3.2.4 Afwijkende maatvoering

In afwijking van het bepaalde in 3.2.1, 3.2.2 en 3.2.3, geldt dat indien een afwijkende maatvoering aanwezig is op het tijdstip van terinzagelegging van het ontwerp van dit plan, deze maatvoering als maximum respectievelijk minimum mag worden gehanteerd voor dat gebouw en, voor zover het goothoogten, bouwhoogten en dakhellingen betreft, voor uitbreidingen van dat gebouw.

3.3 Nadere eisen
3.3.1 Algemeen

Het bevoegd gezag kan nadere eisen stellen aan de plaats en de afmetingen van de bebouwing ten behoeve van:

  • a. het straat- en bebouwingsbeeld;
  • b. de milieusituatie;
  • c. de verkeersveiligheid;
  • d. de gebruiksmogelijkheden van de aangrenzende gronden;
  • e. de sociale veiligheid;
  • f. de externe veiligheid.
3.3.2 Markante bebouwing
  • a. Het bevoegd gezag is bevoegd bij de toepassing van deze regels, indien en voor zover de gronden op de verbeelding zijn aangeduid met de aanduiding 'specifieke bouwaanduiding - markante bebouwing' - mits een onevenredig gebruik niet wordt geschaad- nadere eisen te stellen.
  • b.

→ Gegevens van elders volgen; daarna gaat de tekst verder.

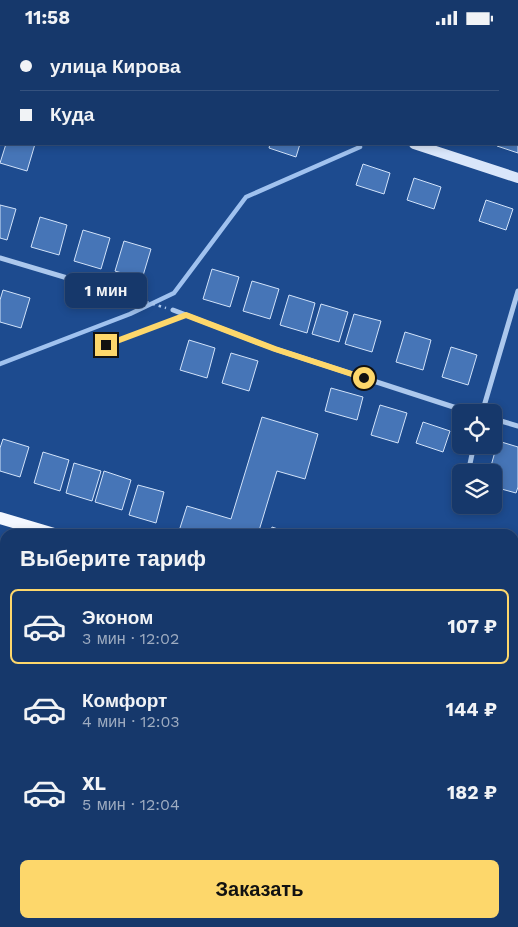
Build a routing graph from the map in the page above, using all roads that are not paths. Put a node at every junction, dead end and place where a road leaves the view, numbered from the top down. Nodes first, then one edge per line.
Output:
1 (417, 145) edge
2 (518, 179) edge
3 (0, 258) edge
4 (518, 291) edge
5 (131, 297) road end
6 (173, 310) road end
7 (186, 315) junction
8 (106, 345) dead end
9 (485, 404) edge
10 (452, 407) edge
11 (502, 421) edge
12 (518, 426) edge
13 (0, 517) edge
14 (38, 529) edge

1 - 2 main road
3 - 5 street
4 - 9 street
6 - 7 street
7 - 8 lane
7 - 10 street
11 - 12 street
13 - 14 main road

De nadere eisen, als genoemd onder a., dienen betrekking te hebben op:
    • 1. de situering van de gebouwen om een goede verkeersafwikkeling en -veiligheid te verzekeren;
    • 2. De situering en de omvang (lengte en breedteverhouding) van nieuw op te richten bebouwing om te bevorderen dat (met de architectuur van de gebouwen en de situering van een showroom) het aanzien van het bedrijventerrein als totaliteit een positief element vormt voor de herkenbaarheid van het bedrijventerrein;
    • 3. De situering van de terreinverlichting en andere lichtuitstralende elementen teneinde hinderlijke lichtuitstraling c.q. negatieve beïnvloeding van de verkeersveiligheid te voorkomen.
3.3.3 Procedure

Voor het stellen van nadere eisen geldt de in 16.1 vermelde voorbereidingsprocedure.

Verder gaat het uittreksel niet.